╭─ Information provided
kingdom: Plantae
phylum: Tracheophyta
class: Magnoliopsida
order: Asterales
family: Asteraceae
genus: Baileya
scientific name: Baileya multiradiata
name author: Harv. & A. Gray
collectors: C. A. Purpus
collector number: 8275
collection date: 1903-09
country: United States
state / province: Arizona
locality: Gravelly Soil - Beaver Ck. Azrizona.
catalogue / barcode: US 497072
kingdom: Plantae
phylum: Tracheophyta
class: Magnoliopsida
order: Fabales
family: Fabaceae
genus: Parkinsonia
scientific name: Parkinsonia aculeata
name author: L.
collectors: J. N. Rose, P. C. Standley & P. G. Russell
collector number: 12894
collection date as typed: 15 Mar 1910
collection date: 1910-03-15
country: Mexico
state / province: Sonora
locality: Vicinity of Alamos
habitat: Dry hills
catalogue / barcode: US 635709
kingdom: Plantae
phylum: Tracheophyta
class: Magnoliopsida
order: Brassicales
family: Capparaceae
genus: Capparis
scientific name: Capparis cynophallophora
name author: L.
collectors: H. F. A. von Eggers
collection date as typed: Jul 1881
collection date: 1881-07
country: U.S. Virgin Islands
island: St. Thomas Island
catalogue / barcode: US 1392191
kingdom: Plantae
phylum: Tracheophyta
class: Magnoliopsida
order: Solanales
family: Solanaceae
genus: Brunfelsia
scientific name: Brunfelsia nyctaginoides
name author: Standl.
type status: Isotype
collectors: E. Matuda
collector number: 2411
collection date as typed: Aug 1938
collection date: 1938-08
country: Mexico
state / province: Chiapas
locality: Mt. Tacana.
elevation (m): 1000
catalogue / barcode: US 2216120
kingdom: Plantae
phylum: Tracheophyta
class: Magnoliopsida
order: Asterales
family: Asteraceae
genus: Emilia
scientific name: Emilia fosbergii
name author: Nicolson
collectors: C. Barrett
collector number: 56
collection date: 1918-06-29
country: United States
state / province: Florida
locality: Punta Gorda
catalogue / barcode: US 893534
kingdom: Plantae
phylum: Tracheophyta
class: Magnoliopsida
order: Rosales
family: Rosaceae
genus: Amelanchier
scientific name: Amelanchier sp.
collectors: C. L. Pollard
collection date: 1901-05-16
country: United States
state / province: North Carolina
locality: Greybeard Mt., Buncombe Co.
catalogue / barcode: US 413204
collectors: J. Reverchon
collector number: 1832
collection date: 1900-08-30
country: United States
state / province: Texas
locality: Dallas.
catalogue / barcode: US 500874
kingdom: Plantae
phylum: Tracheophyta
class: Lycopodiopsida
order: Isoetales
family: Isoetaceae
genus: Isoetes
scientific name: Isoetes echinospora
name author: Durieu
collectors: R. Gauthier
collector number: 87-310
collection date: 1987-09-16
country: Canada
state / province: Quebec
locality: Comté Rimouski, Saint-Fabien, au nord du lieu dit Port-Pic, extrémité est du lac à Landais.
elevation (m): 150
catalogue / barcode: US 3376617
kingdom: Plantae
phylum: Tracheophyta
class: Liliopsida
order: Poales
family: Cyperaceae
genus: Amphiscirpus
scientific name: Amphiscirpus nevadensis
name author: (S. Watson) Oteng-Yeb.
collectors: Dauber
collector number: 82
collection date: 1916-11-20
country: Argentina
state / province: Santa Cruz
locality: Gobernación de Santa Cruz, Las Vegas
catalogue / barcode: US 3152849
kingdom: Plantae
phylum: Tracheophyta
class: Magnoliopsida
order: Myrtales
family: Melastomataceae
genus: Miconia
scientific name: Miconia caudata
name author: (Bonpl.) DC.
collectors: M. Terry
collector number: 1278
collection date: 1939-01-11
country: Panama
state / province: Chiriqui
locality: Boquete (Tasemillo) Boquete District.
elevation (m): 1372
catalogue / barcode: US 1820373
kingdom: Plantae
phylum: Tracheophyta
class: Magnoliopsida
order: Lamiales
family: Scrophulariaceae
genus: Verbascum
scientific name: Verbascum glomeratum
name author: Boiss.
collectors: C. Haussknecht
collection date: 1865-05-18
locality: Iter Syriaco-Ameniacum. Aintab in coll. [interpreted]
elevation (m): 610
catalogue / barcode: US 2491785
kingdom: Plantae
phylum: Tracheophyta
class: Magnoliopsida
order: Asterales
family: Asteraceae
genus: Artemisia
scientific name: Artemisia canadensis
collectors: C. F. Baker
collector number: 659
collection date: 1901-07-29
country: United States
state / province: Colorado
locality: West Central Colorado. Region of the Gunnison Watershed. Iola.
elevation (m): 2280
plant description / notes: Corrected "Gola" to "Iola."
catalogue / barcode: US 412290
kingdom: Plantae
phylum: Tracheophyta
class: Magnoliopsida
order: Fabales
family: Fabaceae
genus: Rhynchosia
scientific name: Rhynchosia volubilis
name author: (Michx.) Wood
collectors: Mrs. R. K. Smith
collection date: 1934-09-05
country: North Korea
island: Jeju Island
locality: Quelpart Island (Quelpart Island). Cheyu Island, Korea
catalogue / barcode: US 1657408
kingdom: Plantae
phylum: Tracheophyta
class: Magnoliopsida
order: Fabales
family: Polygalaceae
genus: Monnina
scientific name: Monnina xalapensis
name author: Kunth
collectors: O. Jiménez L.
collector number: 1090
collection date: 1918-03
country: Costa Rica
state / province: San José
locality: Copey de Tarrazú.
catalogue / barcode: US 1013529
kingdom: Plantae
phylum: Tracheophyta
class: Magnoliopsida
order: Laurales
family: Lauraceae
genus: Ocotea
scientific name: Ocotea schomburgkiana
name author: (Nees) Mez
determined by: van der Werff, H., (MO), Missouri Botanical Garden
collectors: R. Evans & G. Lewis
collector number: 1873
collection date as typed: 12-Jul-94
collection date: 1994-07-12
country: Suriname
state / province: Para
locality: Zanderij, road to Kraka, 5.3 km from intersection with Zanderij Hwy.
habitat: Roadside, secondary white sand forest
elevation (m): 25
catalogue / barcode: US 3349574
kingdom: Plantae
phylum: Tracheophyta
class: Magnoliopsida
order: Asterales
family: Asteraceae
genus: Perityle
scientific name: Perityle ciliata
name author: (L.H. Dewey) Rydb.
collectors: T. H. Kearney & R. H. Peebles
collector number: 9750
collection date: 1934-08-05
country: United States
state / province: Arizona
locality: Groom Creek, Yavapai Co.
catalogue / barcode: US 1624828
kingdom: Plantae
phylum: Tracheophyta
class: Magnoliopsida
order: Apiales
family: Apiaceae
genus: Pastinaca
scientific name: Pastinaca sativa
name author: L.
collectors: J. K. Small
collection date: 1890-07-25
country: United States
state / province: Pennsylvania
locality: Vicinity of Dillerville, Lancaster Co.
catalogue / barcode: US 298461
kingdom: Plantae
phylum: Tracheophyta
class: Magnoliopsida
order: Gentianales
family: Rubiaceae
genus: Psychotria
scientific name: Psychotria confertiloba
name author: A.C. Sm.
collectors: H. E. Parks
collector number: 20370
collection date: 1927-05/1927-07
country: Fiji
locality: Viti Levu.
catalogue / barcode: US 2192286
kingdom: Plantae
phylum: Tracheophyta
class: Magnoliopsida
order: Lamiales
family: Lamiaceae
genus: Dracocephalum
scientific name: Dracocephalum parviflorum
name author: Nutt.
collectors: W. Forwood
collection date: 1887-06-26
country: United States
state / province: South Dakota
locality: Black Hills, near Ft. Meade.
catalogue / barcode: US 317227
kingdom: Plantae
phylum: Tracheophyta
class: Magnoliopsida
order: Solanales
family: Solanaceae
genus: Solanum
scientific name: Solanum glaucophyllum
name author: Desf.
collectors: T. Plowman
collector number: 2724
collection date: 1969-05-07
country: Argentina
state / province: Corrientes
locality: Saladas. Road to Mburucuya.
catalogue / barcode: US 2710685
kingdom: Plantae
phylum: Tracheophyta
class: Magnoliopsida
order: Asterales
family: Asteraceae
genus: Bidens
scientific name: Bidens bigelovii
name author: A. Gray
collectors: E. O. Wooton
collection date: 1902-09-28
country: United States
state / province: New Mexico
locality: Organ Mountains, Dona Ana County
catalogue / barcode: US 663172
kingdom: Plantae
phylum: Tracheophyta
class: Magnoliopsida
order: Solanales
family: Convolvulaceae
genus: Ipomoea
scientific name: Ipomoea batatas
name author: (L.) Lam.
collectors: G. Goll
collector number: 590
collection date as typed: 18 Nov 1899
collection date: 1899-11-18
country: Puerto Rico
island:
╰─
• _Required work_: Copy word for word everything from the beginning of the entries down to the line that contains "genus: Capparis", including both the first line and that line.

• _Finished answer_:
kingdom: Plantae
phylum: Tracheophyta
class: Magnoliopsida
order: Asterales
family: Asteraceae
genus: Baileya
scientific name: Baileya multiradiata
name author: Harv. & A. Gray
collectors: C. A. Purpus
collector number: 8275
collection date: 1903-09
country: United States
state / province: Arizona
locality: Gravelly Soil - Beaver Ck. Azrizona.
catalogue / barcode: US 497072
kingdom: Plantae
phylum: Tracheophyta
class: Magnoliopsida
order: Fabales
family: Fabaceae
genus: Parkinsonia
scientific name: Parkinsonia aculeata
name author: L.
collectors: J. N. Rose, P. C. Standley & P. G. Russell
collector number: 12894
collection date as typed: 15 Mar 1910
collection date: 1910-03-15
country: Mexico
state / province: Sonora
locality: Vicinity of Alamos
habitat: Dry hills
catalogue / barcode: US 635709
kingdom: Plantae
phylum: Tracheophyta
class: Magnoliopsida
order: Brassicales
family: Capparaceae
genus: Capparis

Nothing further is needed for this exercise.